:: Excerpted passage ::

Where possible, it is best to mimic the circadian clock, which means as nature intended. Allow the bonsai to wake up as the sun rises and give it as much morning sunlight as possible to stimulate its daily growth. The juniper bonsai is quite sensitive, so you must ensure that it is in a shaded location during the hottest times of the day; too much exposure will burn the leaves, cause them to pale or drop. If you keep the tree inside, ensure that you place it on the sunny side of your home.
Whilst the juniper bonsai likes to be watered; it does not like being waterlogged. It would prefer to dry out a little, but not entirely, before being watered again. Ensure that you grow the bonsai in the right pot and have adequate drainage, which is essential to prevent waterlog. You’ll soon learn how damp your juniper bonsai should be, either by pushing a chopstick carefully into the soil or by the weight of the pot. Get used to both during your watering programme. Expect to water the bonsai at least every other day, particularly when temperatures are high and daylight hours are long.
There are several methods of watering your juniper bonsai, but the best method is the completely submerge the entire pot in a bucket of water for about one minute. Remove the pot and let the excess water drain away. You can also flood the pot, ensuring that you water the entire surface of the soil. If you have access to rainwater, then use this; it doesn’t contain any intentionally added chemicals which could harm your tree. Your bonsai will also require some humidity, so either use your layered humidity tray or mist the leaves regularly.
Soil And Fertilizing
Juniper bonsai like to be well-fed in the spring and autumn but cut back in the summer months. When it is in its dormant period in the cooler winter months, there is no need to fertilise, this gives it a little break from continual growth. Junipers particularly like slow-release organic fertiliser every month or liquid food during watering once a week. If you want to prompt a growth spurt, sparingly use a nitrogen-rich fertiliser during the spring feeding programme.
If you have recently repotted your juniper bonsai, refrain from feeding it for at least four weeks to avoid it going into shock.
Early spring and just after mid-summer are the best times to prune your juniper bonsai. Your tree will just be emerging from full winter and partial summer dormancy and will be ready to flourish and grow. You can pinch back new shoots when they reach approximately one inch.

:::
:: Information ::

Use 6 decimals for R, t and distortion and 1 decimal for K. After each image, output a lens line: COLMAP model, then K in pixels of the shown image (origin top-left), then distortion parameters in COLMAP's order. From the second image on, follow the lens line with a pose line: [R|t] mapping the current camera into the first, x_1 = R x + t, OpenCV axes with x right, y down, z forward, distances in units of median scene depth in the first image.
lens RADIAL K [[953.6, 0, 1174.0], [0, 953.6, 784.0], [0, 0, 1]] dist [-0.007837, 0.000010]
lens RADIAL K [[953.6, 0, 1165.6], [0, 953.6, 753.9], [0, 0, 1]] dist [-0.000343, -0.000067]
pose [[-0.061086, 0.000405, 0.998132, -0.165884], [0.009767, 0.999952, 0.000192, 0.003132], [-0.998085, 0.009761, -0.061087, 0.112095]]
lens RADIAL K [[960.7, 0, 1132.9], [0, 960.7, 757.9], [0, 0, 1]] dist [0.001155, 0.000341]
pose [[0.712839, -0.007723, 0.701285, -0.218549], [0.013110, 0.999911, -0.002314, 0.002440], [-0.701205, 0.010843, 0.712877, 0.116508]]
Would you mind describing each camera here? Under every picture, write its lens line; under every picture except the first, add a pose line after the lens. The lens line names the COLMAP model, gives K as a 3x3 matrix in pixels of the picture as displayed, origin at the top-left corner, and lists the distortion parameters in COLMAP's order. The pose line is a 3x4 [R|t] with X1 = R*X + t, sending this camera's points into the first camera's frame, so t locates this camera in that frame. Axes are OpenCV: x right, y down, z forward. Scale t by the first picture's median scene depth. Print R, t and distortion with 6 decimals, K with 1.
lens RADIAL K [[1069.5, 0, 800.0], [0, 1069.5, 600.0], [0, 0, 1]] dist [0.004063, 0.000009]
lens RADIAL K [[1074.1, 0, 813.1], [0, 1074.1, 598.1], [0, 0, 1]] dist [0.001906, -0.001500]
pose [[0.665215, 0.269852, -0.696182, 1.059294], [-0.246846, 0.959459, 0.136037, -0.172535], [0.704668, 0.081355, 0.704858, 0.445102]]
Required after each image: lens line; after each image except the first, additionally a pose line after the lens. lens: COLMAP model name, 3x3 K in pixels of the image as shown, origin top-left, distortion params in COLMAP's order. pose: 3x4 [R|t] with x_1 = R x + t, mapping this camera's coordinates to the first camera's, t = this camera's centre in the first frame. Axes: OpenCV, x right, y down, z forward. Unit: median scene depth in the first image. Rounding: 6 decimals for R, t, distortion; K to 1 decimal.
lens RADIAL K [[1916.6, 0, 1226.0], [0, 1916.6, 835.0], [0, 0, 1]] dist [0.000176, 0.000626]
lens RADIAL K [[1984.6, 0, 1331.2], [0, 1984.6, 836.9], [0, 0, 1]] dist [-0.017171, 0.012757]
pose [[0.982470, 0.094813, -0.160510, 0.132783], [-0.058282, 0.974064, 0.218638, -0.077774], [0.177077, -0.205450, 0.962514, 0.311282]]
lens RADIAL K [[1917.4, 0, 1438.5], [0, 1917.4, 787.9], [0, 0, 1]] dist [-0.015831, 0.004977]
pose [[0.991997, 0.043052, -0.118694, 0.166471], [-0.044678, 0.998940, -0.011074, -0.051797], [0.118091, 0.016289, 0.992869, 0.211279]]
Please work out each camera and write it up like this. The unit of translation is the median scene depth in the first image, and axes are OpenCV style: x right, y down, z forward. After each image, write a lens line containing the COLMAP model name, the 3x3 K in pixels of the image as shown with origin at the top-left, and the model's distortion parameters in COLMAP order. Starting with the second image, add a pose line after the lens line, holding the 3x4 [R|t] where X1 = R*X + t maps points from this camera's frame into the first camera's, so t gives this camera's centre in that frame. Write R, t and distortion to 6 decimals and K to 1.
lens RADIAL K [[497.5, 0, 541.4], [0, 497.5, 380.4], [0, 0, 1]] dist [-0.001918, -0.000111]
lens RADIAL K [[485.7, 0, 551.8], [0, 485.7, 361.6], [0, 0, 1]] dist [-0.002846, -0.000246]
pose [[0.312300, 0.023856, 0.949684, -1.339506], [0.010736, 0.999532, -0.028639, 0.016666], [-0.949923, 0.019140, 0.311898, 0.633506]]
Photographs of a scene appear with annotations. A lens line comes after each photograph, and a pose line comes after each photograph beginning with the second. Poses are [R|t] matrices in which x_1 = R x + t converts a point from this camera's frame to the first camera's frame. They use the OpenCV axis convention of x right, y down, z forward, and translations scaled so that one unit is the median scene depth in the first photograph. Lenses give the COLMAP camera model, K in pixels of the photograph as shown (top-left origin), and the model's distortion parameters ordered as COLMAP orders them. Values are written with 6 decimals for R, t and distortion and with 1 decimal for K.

:::

_Action item_
In the juniper bonsai care text, how long should you wait before feeding a recently repotted tree?

_Response to the exercise_
At least four weeks.